Na literatura recente, no Brasil, tenho notado a publicação assídua não apenas de livros de escritores que tratam do mundo da criminalidade mas também de obras escritas pelos próprios criminosos -ou pessoas que convivem com eles. Alguns presidiários têm encontrado tempo, estímulo ou inspiração para relatar suas vidas da maneira mais verídica e detalhada possível. Apesar de não terem partido de uma formulação proustiana, tudo se passa numa atmosfera tão envolvente quanto um pesadelo. São relatos realistas que buscam, em alguns casos, justificativas para os atos que descrevem: a infância infeliz, uma situação de miséria, a incompreensão de um pai bêbado.

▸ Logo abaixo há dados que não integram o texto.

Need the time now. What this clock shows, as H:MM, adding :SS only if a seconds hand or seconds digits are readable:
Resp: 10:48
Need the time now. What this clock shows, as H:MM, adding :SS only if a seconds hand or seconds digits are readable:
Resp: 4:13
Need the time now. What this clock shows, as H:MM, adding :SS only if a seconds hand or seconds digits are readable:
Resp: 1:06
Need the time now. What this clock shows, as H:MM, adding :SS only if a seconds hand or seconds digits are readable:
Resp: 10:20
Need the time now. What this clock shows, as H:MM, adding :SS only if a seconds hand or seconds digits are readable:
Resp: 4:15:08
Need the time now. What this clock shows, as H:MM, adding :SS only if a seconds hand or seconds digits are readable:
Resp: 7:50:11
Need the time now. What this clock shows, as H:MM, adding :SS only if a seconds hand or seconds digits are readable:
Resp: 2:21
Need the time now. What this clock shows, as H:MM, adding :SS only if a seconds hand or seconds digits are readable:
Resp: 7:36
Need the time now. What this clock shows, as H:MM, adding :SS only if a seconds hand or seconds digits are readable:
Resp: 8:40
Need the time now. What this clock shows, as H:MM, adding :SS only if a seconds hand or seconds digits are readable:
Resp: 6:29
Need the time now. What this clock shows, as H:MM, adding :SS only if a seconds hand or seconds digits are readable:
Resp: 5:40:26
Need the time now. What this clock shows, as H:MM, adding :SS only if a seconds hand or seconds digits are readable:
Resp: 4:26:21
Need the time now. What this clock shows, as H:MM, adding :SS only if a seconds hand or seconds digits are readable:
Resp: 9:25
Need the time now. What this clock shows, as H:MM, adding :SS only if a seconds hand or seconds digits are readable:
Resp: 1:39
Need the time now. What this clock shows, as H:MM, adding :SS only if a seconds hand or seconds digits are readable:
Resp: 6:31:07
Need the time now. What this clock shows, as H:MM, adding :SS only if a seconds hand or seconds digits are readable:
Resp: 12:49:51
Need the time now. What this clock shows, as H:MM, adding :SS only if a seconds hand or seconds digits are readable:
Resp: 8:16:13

O presidiário Luiz Alberto Mendes, condenado por assalto e assassinato, comenta seu primeiro roubo: "Para mim, estava certíssimo. Os chineses haviam me afastado da criatura que eu mais amava. Apenas cobrava deles, em dinheiro, a imensa infelicidade que me causaram. Era justo, fora por dinheiro, por não querer pagar um pouquinho mais para quem trabalhava havia tantos anos para eles, portanto, nada mais justo que tivessem aquele prejuízo. A única tristeza era minha mãe. Doía minha consciência, mas era mais forte que eu. Precisava viver minha liberdade" [em "Memórias de um Sobrevivente", Companhia das Letras".
Essas obras são importantes, pois mostram as motivações do roubo, do assassinato e o fascínio que o crime tem exercido na mente dos jovens que se sentem excluídos da vida glamourosa e luxuriante apresentada onde quer que se olhe. As razões do crime são complexas, mas os depoimentos impressionam pelas idéias que contêm acerca do valor da vida.
Os que escrevem esses livros são pessoas vulneráveis ao sentimento de marginalidade, que se vêem em busca da redenção pela palavra. São histórias de seres humanos. Ainda não sabemos se entre eles existe algum Genet ou um Villon.


Ana Miranda é escritora, autora de "Que Seja em Segredo" (ed. Dantes), entre outros.